Can America afford this credit card bill?
Published 8:20 pm Thursday, January 29, 2009
I think all parents have one of those lessons they like to make sure you know each time you see them.
For my stepdad, a recovered debtor to the credit card industry, his main lesson has always been not to follow in his footsteps.
“Holli, no matter how hard things ever get, don’t get a credit card,” he has repeatedly told me since I was young, with much more important things to worry about than where money comes from.
And as much as I’ve smiled and nodded and halfway listened to him, those words have carried with me even to the days where I do in fact care about how I’ll pay my bills.
But, I don’t think those words have had the same affect on the majority of the country today.
Now, I’ve never claimed to be a political expert. I’ve even more so never claimed to be an economist.
But, I will go ahead and claim to be a resident concerned highly with both those issues.
With businesses closing doors almost every day and more and more jobs on the brink of extinction, it’s kind of hard not to wonder if the country isn’t quickly spiraling into the nightmares of the Great Depression I’ve only heard stories about.
But even more concerning, to me at least, is how the government is planning to ease Americans back into prosperity — with even more debt.
Whether President Barack Obama’s $900 billion stimulus plan is what it will take to bring Americans back into economic security is debatable.
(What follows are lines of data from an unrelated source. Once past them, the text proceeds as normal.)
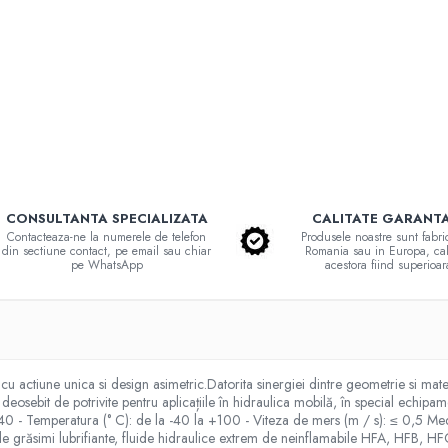
CONSULTANTA SPECIALIZATA
CALITATE GARANT
Contacteaza-ne la numerele de telefon
Produsele noastre sunt fabri
din sectiune contact, pe email sau chiar
Romania sau in Europa, cal
pe WhatsApp
acestora fiind superioar
u actiune unica si design asimetric.Datorita sinergiei dintre geometrie si materi
deosebit de potrivite pentru aplicațiile în hidraulica mobilă, în special echipa
≤ 40 - Temperatura (° C): de la -40 la +100 - Viteza de mers (m / s): ≤ 0,5 M
ză de grăsimi lubrifiante, fluide hidraulice extrem de neinflamabile HFA, HF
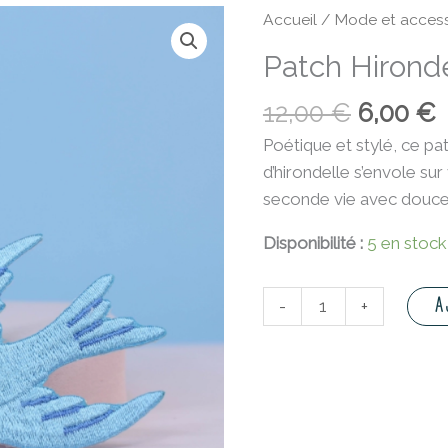
Le
quantité
Accueil
/
Mode et access
prix
p
de
Patch Hirond
initial
a
Patch
était :
e
Hirondelle
12,00
€
6,00
€
12,00 €
6
Poétique et stylé, ce p
d’hirondelle s’envole sur
seconde vie avec douce
Disponibilité :
5 en stock
A
-
+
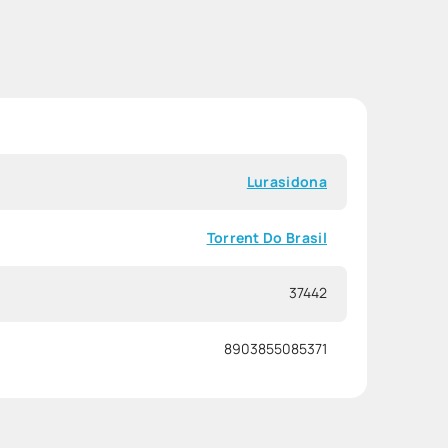
Lurasidona
Torrent Do Brasil
37442
8903855085371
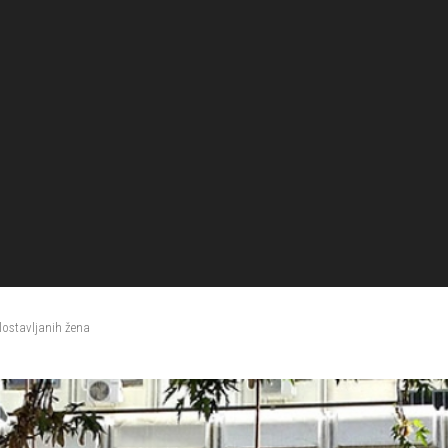
 zlostavljanih žena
I have my doubts.
With some $90 billion for construction, another $142 billion for education coupled with $20 billion for health care and a list going on and on for 600 pages, where does it end?
These funds all sound like things that will boost America’s economy.
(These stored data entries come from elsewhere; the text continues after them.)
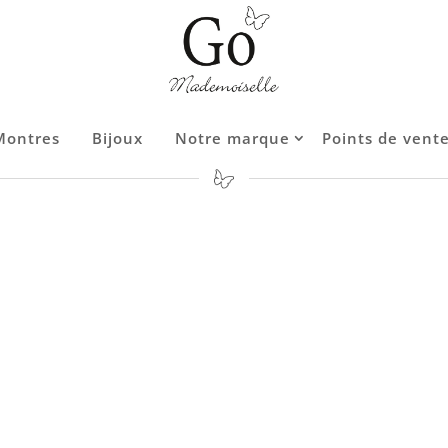
Montres
Montres
Bijoux
Bijoux
Notre marque
Notre marque
Points de vent
Points de vent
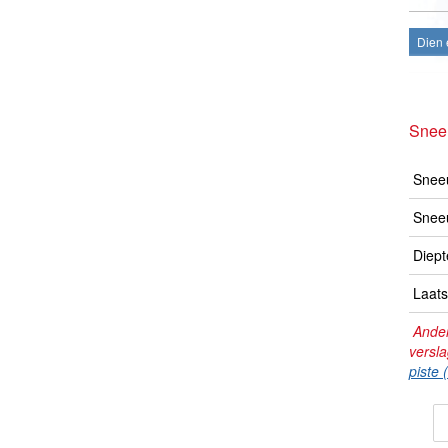
Dien 
Snee
Sneeu
Snee
Diept
Laats
Ander
versl
piste 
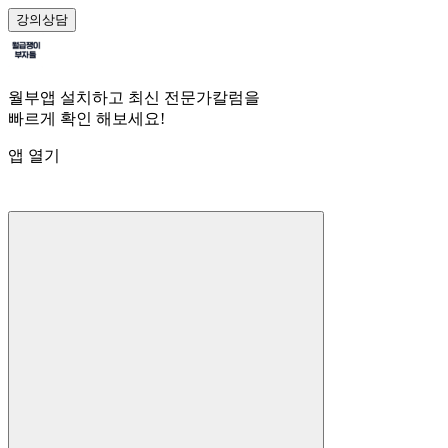
강의
상담
월부앱 설치하고 최신 전문가칼럼을
빠르게 확인 해보세요!
앱 열기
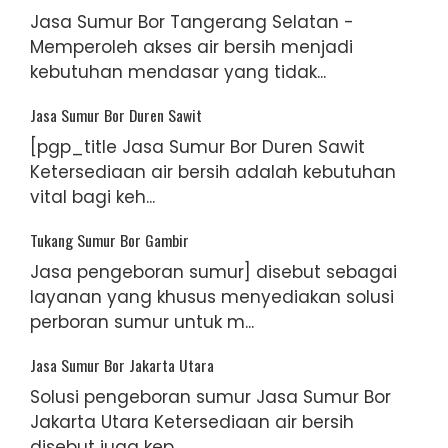
Jasa Sumur Bor Tangerang Selatan -
Memperoleh akses air bersih menjadi
kebutuhan mendasar yang tidak...
Jasa Sumur Bor Duren Sawit
[pgp_title Jasa Sumur Bor Duren Sawit
Ketersediaan air bersih adalah kebutuhan
vital bagi keh...
Tukang Sumur Bor Gambir
Jasa pengeboran sumur] disebut sebagai
layanan yang khusus menyediakan solusi
perboran sumur untuk m...
Jasa Sumur Bor Jakarta Utara
Solusi pengeboran sumur Jasa Sumur Bor
Jakarta Utara Ketersediaan air bersih
disebut juga kep...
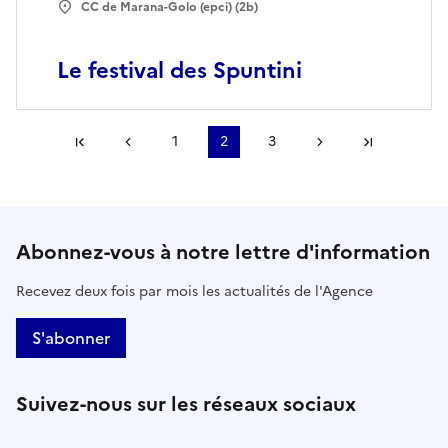
CC de Marana-Golo (epci) (2b)
Le festival des Spuntini
Première page
Page précédente
1
2
3
Page suivante
Dernière
Abonnez-vous à notre lettre d'information
Recevez deux fois par mois les actualités de l'Agence
S'abonner
Suivez-nous sur les réseaux sociaux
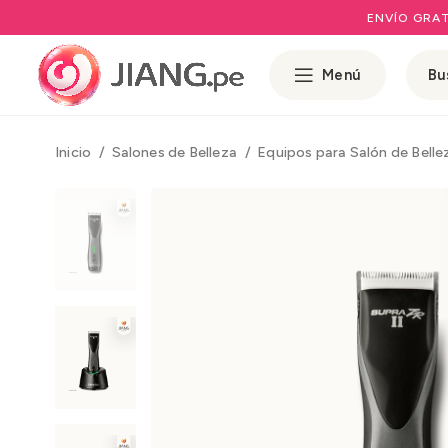
ENVÍO GRAT
Menú
Inicio
Salones de Belleza
Equipos para Salón de Bell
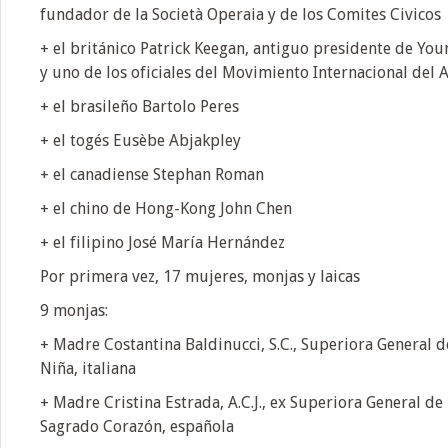
fundador de la Società Operaia y de los Comites Civicos
+ el británico Patrick Keegan, antiguo presidente de Yo
y uno de los oficiales del Movimiento Internacional del 
+ el brasileño Bartolo Peres
+ el togés Eusèbe Abjakpley
+ el canadiense Stephan Roman
+ el chino de Hong-Kong John Chen
+ el filipino José María Hernández
Por primera vez, 17 mujeres, monjas y laicas
9 monjas:
+ Madre Costantina Baldinucci, S.C., Superiora General d
Niña, italiana
+ Madre Cristina Estrada, A.C.J., ex Superiora General de 
Sagrado Corazón, española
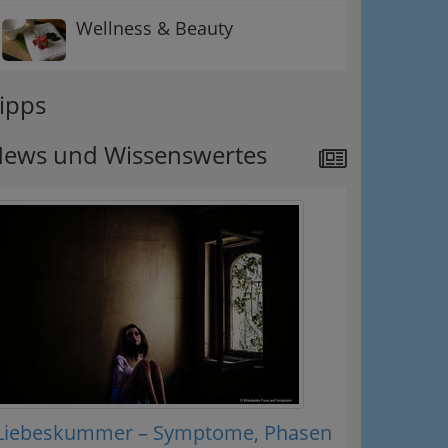
Wellness & Beauty
ipps
ews und Wissenswertes
Liebeskummer – Symptome, Phasen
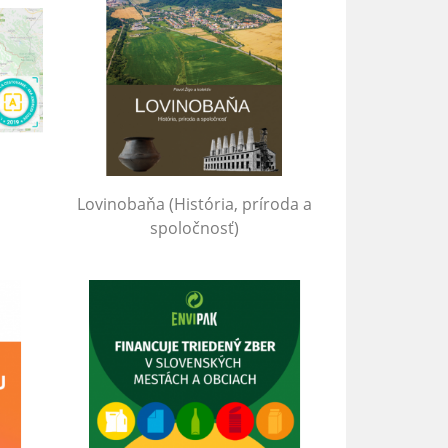
Lovinobaňa (História, príroda a
spoločnosť)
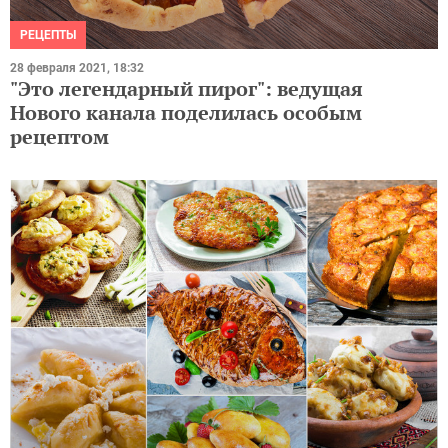
РЕЦЕПТЫ
28 февраля 2021, 18:32
"Это легендарный пирог": ведущая
Нового канала поделилась особым
рецептом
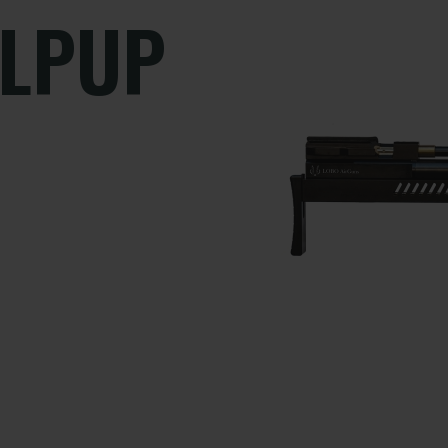
LLPUP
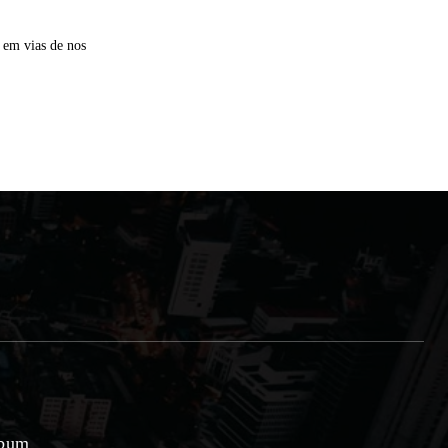
 em vias de nos
lbum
But will I – or my neighbors in Troy, Ala., – actually reap any of these benefits firsthand?
That, I doubt. And yet, I’m sure that with huge interest rates, we’re going to be paying back what will become a historically large $1.2 trillion stimulus package back in some fashion for a long time.
After a $700 billion banking bailout that hasn’t seemed to work, another $25 billion for the auto industry and now more…
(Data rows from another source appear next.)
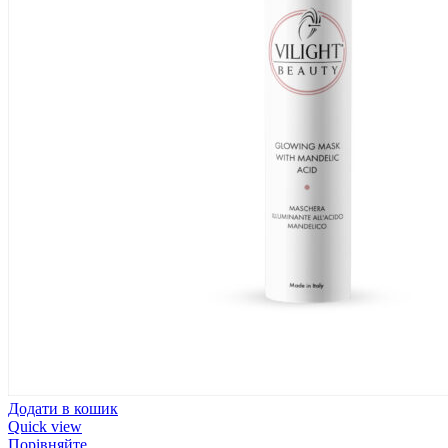
Додати в кошик
Quick view
Порівняйте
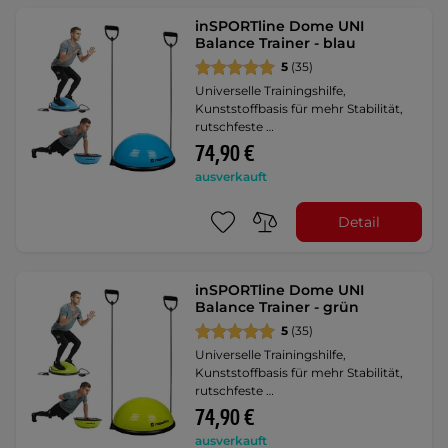
inSPORTline Dome UNI
Balance Trainer - blau
5
(35)
Universelle Trainingshilfe,
Kunststoffbasis für mehr Stabilität,
rutschfeste …
74,90 €
ausverkauft
Detail
inSPORTline Dome UNI
Balance Trainer - grün
5
(35)
Universelle Trainingshilfe,
Kunststoffbasis für mehr Stabilität,
rutschfeste …
74,90 €
ausverkauft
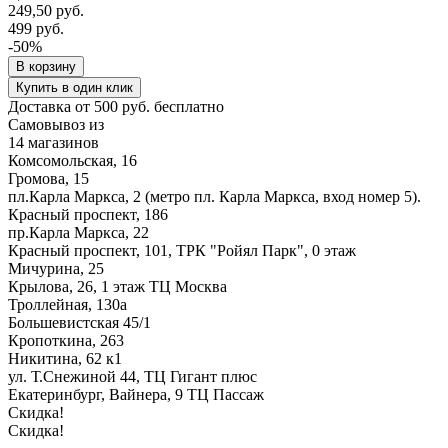
249,50 руб.
499 руб.
-50%
В корзину
Купить в один клик
Доставка от 500 руб. бесплатно
Самовывоз из
14 магазинов
Комсомольская, 16
Громова, 15
пл.Карла Маркса, 2 (метро пл. Карла Маркса, вход номер 5).
Красный проспект, 186
пр.Карла Маркса, 22
Красный проспект, 101, ТРК "Ройял Парк", 0 этаж
Мичурина, 25
Крылова, 26, 1 этаж ТЦ Москва
Троллейная, 130а
Большевистская 45/1
Кропоткина, 263
Никитина, 62 к1
ул. Т.Снежиной 44, ТЦ Гигант плюс
Екатеринбург, Вайнера, 9 ТЦ Пассаж
Скидка!
Скидка!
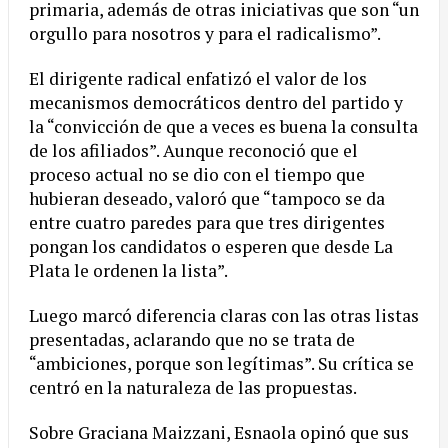
primaria, además de otras iniciativas que son “un
orgullo para nosotros y para el radicalismo”.
El dirigente radical enfatizó el valor de los
mecanismos democráticos dentro del partido y
la “convicción de que a veces es buena la consulta
de los afiliados”. Aunque reconoció que el
proceso actual no se dio con el tiempo que
hubieran deseado, valoró que “tampoco se da
entre cuatro paredes para que tres dirigentes
pongan los candidatos o esperen que desde La
Plata le ordenen la lista”.
Luego marcó diferencia claras con las otras listas
presentadas, aclarando que no se trata de
“ambiciones, porque son legítimas”. Su crítica se
centró en la naturaleza de las propuestas.
Sobre Graciana Maizzani, Esnaola opinó que sus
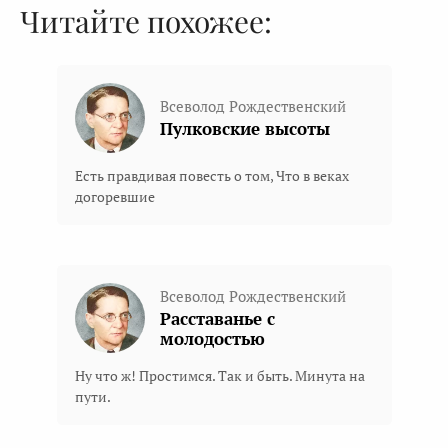
Читайте похожее:
Всеволод Рождественский
Пулковские высоты
Есть правдивая повесть о том, Что в веках
догоревшие
Всеволод Рождественский
Расставанье с
молодостью
Ну что ж! Простимся. Так и быть. Минута на
пути.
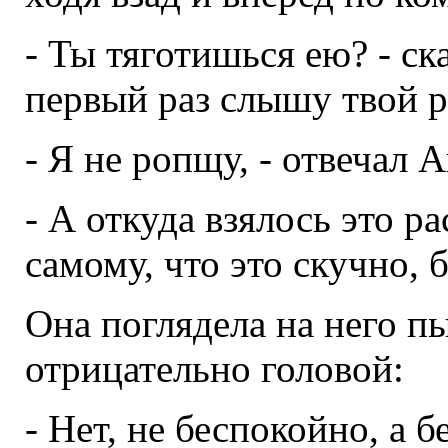
- Ты тяготишься ею? - ска
первый раз слышу твой ро
- Я не ропщу, - отвечал 
- А откуда взялось это р
самому, что это скучно, 
Она поглядела на него п
отрицательно головой:
- Нет, не беспокойно, а б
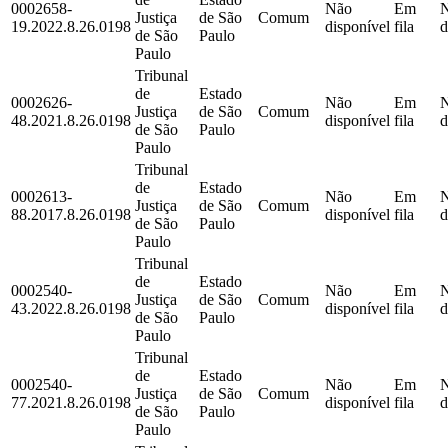
0002658-
Não
Em
Justiça
de São
Comum
19.2022.8.26.0198
disponível
fila
d
de São
Paulo
Paulo
Tribunal
de
Estado
0002626-
Não
Em
Justiça
de São
Comum
48.2021.8.26.0198
disponível
fila
d
de São
Paulo
Paulo
Tribunal
de
Estado
0002613-
Não
Em
Justiça
de São
Comum
88.2017.8.26.0198
disponível
fila
d
de São
Paulo
Paulo
Tribunal
de
Estado
0002540-
Não
Em
Justiça
de São
Comum
43.2022.8.26.0198
disponível
fila
d
de São
Paulo
Paulo
Tribunal
de
Estado
0002540-
Não
Em
Justiça
de São
Comum
77.2021.8.26.0198
disponível
fila
d
de São
Paulo
Paulo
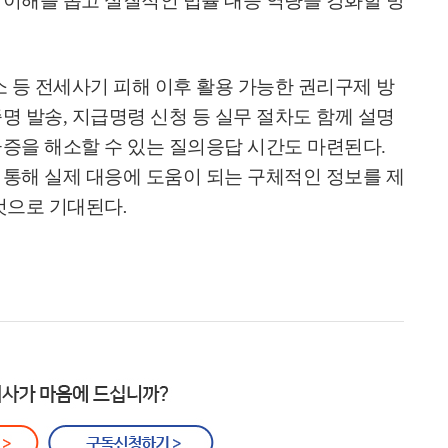
이해를 돕고 실질적인 법률 대응 역량을 강화할 방
소 등 전세사기 피해 이후 활용 가능한 권리구제 방
명 발송
,
지급명령 신청 등 실무 절차도 함께 설명
금증을 해소할 수 있는 질의응답 시간도 마련된다
.
통해 실제 대응에 도움이 되는 구체적인 정보를 제
것으로 기대된다
.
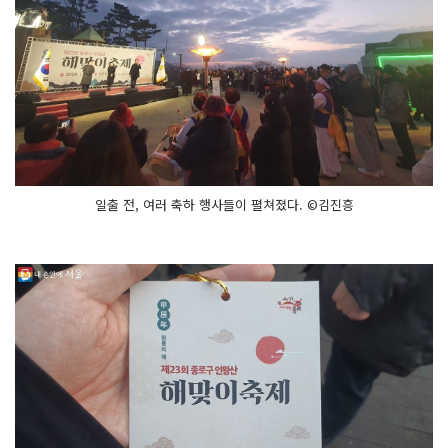
일출 전, 여러 축하 행사들이 펼쳐졌다. ©김진흥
I think there has to be another way.
Unfortunately, that’s not how the majority of the U.S. House of Representatives felt when they passed the bill 244-188 Wednesday night.
I commend our newly elected Bobby Bright for keeping his non-partisan promises of his campaign, being one of only 11 Democrats to say no to the largest piece of legislation to pass the House.
Further, I commend our Alabama Sens. Jeff Sessions and Richard Shelby for their firm oppositions to the bill. While it may not make much difference in the end, they are looking out for their state well this time.
America needs “change,” President Obama.
I’m just not sure we need the credit card bill that will follow.